The Lotus EP (1991) was a compact summary of the group’s aims and was recorded at the Lab by Mark Tierney (Strawpeople). The music video for the single, ‘This Too Will Pass’, received some television airplay but it was the follow-up ‘Drive’ that became a student radio favourite. Martin’s vocals coasted on a drifting bed of guitars, as she sang about the otherworldly feeling of driving a long distance late at night. The band had always taken inspiration from literature – their name was taken from the Russian slang used by characters in the Anthony Burgess novel A Clockwork Orange (“malchick” is Russian for “boy”) – and the central track of their Lotus EP – ‘Lotus Eater’ – was inspired by Storming Heaven: LSD & the American Dream by Jay Stevens (who compared the USA population in the sixties to the soporific lotus eaters of Greek myth).

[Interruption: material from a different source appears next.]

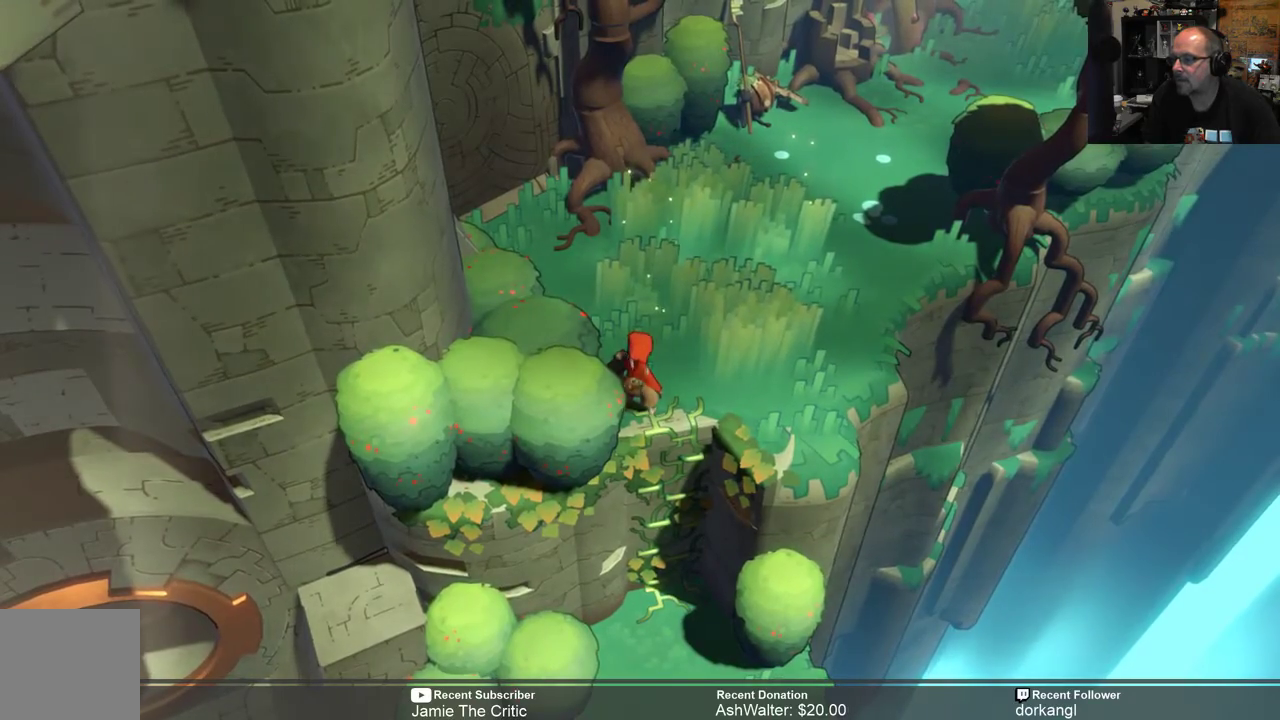
{"buttons": ["R2"], "left_stick": "up", "right_stick": "center", "events": [[33, "left_stick", "up-right"], [433, "left_stick", "up"]]}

The EP was released by Christchurch label Failsafe, which was an odd choice for an Auckland band, but they were encouraged by the energy and enthusiasm shown by owner Rob Mayes. They soon became a flagship act for the label (along with Love’s Ugly Children) and toured the country, even playing some large shows as an unlikely support act for The Exponents.

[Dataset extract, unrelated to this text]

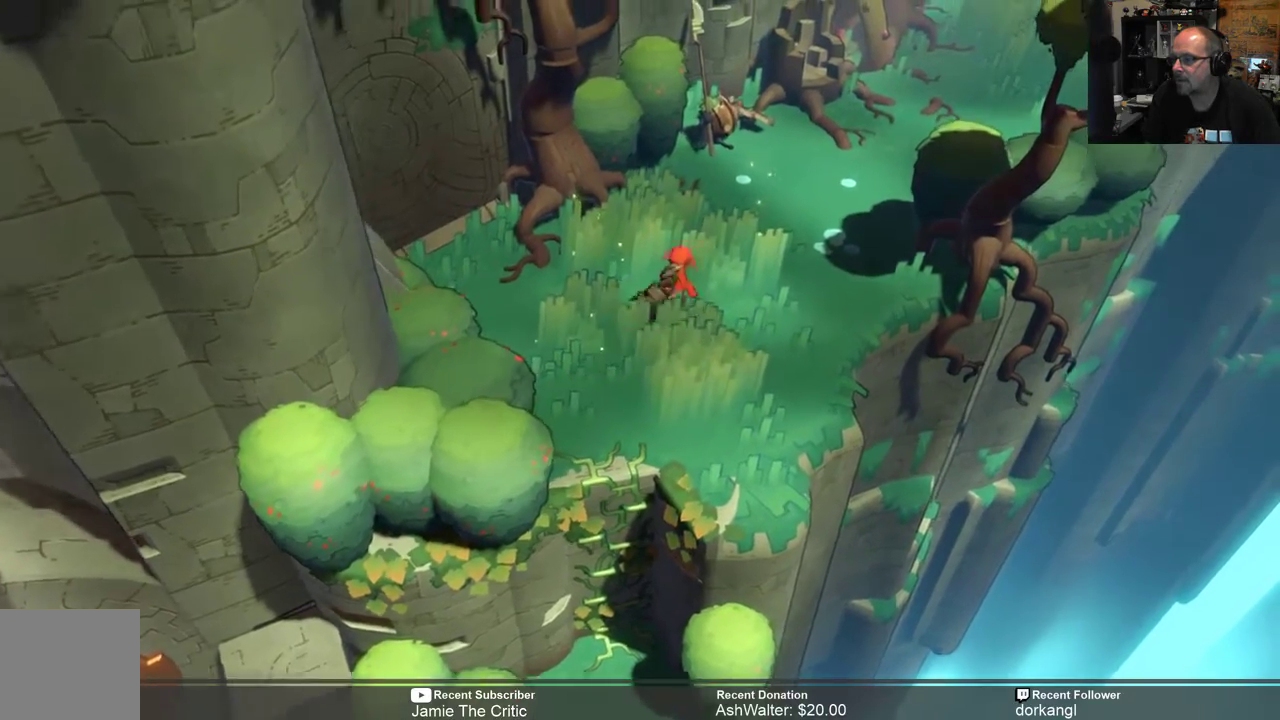
{"buttons": ["R2"], "left_stick": "up", "right_stick": "center", "events": [[317, "X", "down"], [450, "X", "up"]]}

Dalziel was enthused after seeing his heroes, Sonic Youth, play in Auckland, but immediately after the show, Ennor announced he was leaving the band. The Malchicks pushed forward, even attempting a show without a drummer, though they eventually convinced Ennor to be involved in the recording an album.

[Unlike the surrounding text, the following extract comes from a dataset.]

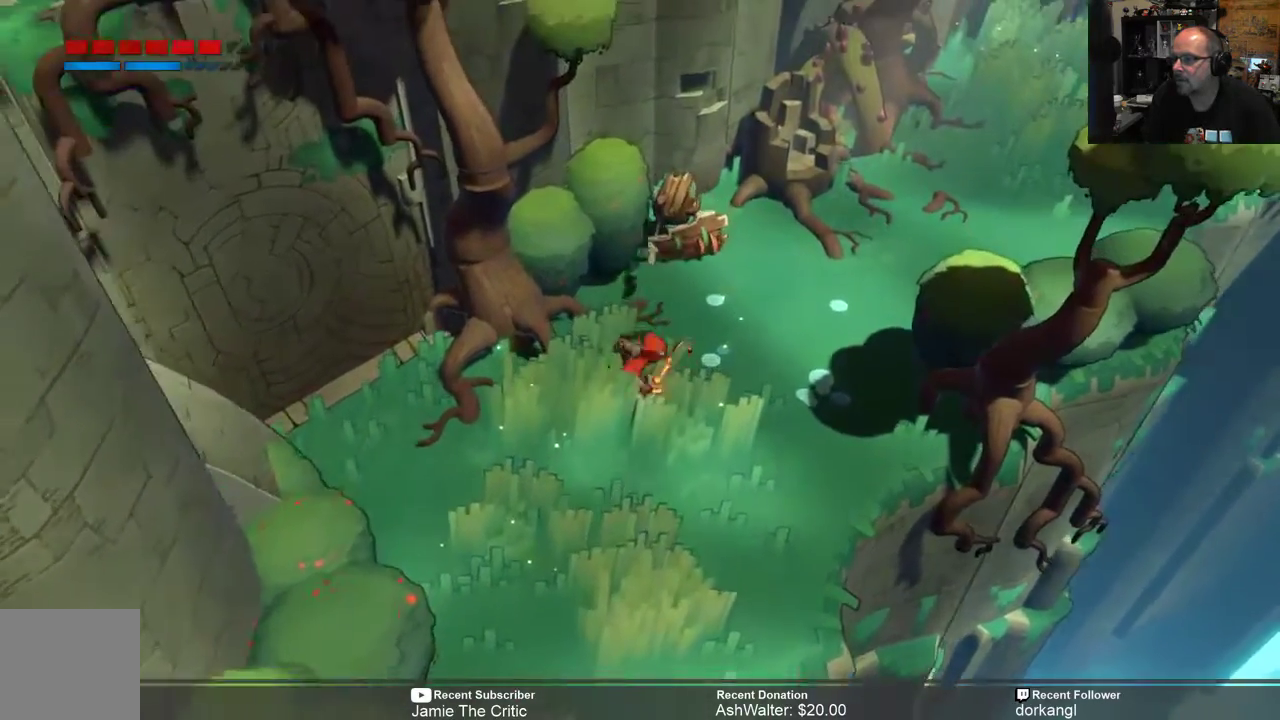
{"buttons": ["R2"], "left_stick": "up", "right_stick": "center", "events": []}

By the time the recording sessions began, Dalziel and Martin had split up and yet the recording still proceeded as planned, with the appearance of a few new songs that were clearly about the decline of their own relationship. Recording engineer Chris van de Geer did a lot of work to piece together the embryonic songs into full pieces, working on the structure of each track with Ennor before recording the other parts.
Mercury (1995) had some great moments, with the spiralling, wavering guitars never sounding better.
Mercury (1995) had some great moments, with the spiralling, wavering guitars never sounding better than on tracks like ‘Head to Head’ and ‘Weatherman’. Yet the album came out with a whimper, with no touring line-up to back it. By the time the first single, ‘Milestone’ was released, Matthews had moved to the USA and Martin was living in Japan, though she still managed to supply footage of herself journeying through the Japanese countryside for the music video. The only member of the band to continue in music after the decline of the band was Ennor, who went on to drum for hardcore group, Muckhole.
Yet the sound that the Malchicks were trying to create eventually came back in vogue in the new millennium (thanks to new groups like Space Ventura and Trick Mammoth) and it therefore seems worthwhile to unearth their music once more and remember them – both as the fine act they were and the great act that they could have been.
Matthew Dalziel - vocals, guitar
Coralie Martin - vocals, guitar
Simon Matthews - guitar
Jason Ennor - drums
Lorna Kittel - drums
After Lorna Kittel had left the Malchicks, the drum stool was briefly occupied by Mark Pollard (from the Nixons) and he helped write a number of the songs on the Lotus EP. Jason Ennor then took over on drums, though he finally left the Malchicks to form a new band (Love Buzz) with two other musicians with connections to the Nixons – their sound engineer Andrew Buckton and Brendan Hooker (flatmate of Nixons’ singer Sean Sturm).